Terms like ‘sensitive data’ and ‘personal data’ have been floating in the air ever since GDPR, CCPA, and similar privacy acts were introduced to companies across the globe. One challenge they present is that the complexity of the federal laws and complicated terminology used to identify the corresponding subjects make it difficult for those in the technical field to truly grasp. It becomes harder than ever for the data scientists to figure out the main challenges of processing datasets containing sensitive information and how the data should be anonymized properly.

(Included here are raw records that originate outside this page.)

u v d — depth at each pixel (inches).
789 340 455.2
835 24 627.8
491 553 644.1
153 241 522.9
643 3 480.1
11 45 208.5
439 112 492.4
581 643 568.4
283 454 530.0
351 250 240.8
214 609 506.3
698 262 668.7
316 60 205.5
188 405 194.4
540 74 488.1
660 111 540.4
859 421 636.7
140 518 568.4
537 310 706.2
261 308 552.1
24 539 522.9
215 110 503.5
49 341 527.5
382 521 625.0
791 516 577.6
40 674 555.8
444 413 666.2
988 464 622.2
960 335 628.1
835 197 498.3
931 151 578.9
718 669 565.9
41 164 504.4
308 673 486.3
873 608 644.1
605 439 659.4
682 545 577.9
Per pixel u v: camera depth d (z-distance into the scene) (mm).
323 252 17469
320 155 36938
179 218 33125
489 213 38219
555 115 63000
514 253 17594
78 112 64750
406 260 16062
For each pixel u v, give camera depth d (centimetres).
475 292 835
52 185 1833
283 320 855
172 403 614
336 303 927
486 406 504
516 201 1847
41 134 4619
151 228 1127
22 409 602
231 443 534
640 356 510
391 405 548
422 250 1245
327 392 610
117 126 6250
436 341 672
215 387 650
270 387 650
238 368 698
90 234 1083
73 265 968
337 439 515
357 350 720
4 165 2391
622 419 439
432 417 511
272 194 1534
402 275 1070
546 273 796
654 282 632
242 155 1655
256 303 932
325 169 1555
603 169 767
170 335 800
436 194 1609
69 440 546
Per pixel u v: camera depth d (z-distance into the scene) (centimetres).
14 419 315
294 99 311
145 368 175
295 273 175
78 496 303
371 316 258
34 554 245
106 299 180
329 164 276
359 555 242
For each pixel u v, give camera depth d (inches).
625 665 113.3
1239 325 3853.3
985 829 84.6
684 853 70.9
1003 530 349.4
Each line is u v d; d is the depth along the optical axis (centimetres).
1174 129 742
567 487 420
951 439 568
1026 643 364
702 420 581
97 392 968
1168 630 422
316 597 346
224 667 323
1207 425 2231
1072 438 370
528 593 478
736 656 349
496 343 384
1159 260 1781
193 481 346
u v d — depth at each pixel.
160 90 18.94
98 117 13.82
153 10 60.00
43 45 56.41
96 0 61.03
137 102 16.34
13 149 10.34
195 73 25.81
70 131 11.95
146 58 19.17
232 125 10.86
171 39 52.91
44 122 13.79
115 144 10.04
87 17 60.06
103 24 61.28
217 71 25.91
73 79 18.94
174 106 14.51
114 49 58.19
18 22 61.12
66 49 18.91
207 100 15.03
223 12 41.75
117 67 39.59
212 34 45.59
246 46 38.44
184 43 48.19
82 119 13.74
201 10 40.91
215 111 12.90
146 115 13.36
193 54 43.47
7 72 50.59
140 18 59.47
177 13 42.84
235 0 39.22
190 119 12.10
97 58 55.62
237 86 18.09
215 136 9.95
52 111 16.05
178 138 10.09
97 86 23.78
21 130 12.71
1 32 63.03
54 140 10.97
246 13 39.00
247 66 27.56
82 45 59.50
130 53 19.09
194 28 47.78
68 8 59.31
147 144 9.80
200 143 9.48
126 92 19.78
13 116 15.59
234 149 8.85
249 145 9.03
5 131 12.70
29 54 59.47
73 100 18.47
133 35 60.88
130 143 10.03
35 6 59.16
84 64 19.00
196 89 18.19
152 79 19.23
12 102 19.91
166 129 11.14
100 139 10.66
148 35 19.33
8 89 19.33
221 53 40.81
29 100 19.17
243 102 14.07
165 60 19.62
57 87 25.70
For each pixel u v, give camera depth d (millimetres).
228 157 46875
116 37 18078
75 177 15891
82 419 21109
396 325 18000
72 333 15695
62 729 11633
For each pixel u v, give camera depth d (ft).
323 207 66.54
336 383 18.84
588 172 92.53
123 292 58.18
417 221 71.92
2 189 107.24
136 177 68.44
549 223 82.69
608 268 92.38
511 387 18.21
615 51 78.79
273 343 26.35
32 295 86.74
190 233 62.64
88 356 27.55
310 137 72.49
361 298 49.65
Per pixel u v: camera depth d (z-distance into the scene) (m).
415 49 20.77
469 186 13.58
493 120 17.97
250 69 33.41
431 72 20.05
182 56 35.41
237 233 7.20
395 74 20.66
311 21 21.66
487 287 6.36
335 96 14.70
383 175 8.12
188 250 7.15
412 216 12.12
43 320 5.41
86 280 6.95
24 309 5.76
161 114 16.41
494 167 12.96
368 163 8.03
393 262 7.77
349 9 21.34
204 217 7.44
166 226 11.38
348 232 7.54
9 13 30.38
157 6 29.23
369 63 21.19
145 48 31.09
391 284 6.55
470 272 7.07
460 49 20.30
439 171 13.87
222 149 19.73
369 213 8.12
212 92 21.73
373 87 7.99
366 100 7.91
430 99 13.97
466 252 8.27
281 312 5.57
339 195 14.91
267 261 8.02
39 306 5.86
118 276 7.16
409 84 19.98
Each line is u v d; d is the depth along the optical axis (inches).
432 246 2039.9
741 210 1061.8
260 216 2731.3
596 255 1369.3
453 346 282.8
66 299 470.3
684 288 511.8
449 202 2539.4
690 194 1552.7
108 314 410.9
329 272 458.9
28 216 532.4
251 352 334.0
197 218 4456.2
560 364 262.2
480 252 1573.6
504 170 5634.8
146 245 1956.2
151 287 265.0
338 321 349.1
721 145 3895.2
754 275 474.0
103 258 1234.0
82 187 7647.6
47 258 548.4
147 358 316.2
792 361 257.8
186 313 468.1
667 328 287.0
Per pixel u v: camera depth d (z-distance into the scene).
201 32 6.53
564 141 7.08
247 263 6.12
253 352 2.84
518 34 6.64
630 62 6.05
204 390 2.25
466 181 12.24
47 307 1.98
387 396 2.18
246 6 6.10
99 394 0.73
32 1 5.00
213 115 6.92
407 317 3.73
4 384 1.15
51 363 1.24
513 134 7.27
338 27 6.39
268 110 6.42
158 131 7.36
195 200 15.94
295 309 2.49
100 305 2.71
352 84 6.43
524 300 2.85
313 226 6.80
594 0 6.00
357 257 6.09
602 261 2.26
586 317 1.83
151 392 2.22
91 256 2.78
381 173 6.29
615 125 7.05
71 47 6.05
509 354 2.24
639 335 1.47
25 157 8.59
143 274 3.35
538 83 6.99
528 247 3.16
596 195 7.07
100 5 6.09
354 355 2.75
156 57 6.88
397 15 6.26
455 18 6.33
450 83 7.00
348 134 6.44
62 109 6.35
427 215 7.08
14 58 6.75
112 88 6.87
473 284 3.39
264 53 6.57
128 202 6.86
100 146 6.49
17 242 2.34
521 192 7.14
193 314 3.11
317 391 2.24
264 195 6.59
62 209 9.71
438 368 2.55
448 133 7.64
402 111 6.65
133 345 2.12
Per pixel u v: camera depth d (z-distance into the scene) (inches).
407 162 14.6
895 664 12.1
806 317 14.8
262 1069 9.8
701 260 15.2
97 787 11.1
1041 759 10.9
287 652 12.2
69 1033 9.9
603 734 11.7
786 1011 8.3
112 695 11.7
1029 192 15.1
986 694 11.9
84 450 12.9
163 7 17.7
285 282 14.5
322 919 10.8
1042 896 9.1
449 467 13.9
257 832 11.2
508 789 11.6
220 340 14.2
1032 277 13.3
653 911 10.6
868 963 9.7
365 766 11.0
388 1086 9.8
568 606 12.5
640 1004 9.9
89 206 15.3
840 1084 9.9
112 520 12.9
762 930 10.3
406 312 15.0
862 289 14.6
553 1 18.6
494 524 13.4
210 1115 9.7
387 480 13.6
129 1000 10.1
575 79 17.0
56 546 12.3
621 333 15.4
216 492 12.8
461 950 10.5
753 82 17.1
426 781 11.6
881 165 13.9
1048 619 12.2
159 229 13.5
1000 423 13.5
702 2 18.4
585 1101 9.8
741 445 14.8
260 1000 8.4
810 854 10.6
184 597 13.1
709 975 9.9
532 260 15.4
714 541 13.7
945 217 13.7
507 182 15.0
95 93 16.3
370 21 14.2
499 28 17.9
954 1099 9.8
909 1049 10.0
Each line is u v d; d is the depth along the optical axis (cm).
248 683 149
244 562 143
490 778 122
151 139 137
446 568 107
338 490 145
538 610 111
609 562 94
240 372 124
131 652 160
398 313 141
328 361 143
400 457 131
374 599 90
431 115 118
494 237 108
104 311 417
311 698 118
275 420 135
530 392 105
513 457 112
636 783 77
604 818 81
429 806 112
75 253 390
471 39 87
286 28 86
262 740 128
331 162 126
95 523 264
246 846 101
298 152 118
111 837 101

The main idea behind these regulations is the need to protect the data subjects’ rights. One method is to not save any data that is not necessary for your business uses. Another objective is to protect data from possible breaches, which unfortunately has been happening quite often to the world’s biggest companies (such as the recent British Airways data breach). In terms of the development of machine-learning algorithms to analyze possibly sensitive datasets, no one actually needs real personal data to create a functioning data science pipeline.
After researching this topic and learning the reasons behind it, it seems that the highest priority that comes to an engineer’s mind is the need to anonymize potentially sensitive data to avoid the possibility of sensitive data leakage. Another potential problem is that even partially ‘anonymized’ datasets that don’t have any kind of personal data can reveal personal information when under an effective attack. Here’s why:
The presence of personally identifiable information (PII). As its name would give away, by using this data we can uniquely identify the person (e.g. passport ID, national ID, tax ID). When performing any type of anonymization (anonymization types will be given in more detail later) this data is often removed or replaced with a form random strings.
Sensitive Information. This information doesn’t reveal any personal data, but contains the data about the person, which should be protected (e.g. HIV status);
Quasi-Identifiers (QI). These records also don’t reveal PII on their own but combined with other information can be used to uniquely identify a person. For instance, ZIP code can not identify a person on its own, but the combination of state, gender and ZIP code can do it.